New measures include phasing out the so-called practice of streaming, when 9th grade students must choose whether they want to take university-track “academic” courses or hands-on “applied” courses in high school.
A 2017 report from York University in Toronto found streaming disproportionately channeled Black students into applied or vocational courses, while their white counterparts took academic courses.
Applied courses are seen as less academically challenging. The report said students and educators felt they affected self-esteem, discouraging students from continuing on to university.
Ontario is the only province in the country to still use streaming.
“It’s unfair and it’s not right to ask these students at such a young age to make a decision that will determine the rest of their high school and post-secondary careers,” Ford said at a press briefing in Toronto.

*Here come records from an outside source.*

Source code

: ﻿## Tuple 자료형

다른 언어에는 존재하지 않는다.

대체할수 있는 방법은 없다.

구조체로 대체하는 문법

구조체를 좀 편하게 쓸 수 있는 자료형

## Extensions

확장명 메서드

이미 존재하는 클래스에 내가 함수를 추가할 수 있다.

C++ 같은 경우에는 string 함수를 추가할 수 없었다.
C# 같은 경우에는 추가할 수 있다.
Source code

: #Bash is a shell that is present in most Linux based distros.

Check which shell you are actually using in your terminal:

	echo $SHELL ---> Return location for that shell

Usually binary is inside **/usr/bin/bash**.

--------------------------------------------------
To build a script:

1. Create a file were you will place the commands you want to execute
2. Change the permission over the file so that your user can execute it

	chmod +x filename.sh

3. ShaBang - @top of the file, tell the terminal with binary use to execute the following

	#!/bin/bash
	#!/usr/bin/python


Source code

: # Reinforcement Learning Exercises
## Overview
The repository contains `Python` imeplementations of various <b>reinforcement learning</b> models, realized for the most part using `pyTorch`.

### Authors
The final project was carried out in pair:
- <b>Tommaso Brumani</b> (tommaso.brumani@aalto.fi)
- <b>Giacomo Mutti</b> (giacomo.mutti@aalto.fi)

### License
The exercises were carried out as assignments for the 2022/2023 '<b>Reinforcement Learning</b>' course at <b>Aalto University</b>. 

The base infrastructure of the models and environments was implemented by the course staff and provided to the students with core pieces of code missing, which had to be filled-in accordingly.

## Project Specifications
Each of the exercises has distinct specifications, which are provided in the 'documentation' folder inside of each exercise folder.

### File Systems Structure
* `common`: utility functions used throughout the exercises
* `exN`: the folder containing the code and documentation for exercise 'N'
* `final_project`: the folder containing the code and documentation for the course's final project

“At this age everyone needs the same foundations for learning ... The system is broken,” he said, adding that about half of the province’s Black youths were not entering the academic stream.
Other new measures include proposals to reform punitive suspensions for kindergarten to Grade 3 students, and strengthen sanctions for teachers who display racist behavior, Ford said.
Ontario is expected to reopen its schools amid the COVID-19 pandemic in September, although school districts are being asked to prepare for a range of reopening scenarios.